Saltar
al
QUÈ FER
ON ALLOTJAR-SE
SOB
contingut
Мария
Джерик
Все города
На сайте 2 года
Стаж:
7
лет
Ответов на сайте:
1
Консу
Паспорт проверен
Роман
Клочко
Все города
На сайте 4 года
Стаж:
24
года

Problem requirements: Set down every line of the records above word for word, in the same order and with the same line breaks.

Answer for this exercise:
Saltar
al
QUÈ FER
ON ALLOTJAR-SE
SOB
contingut
Мария
Джерик
Все города
На сайте 2 года
Стаж:
7
лет
Ответов на сайте:
1
Консу
Паспорт проверен
Роман
Клочко
Все города
На сайте 4 года
Стаж:
24
года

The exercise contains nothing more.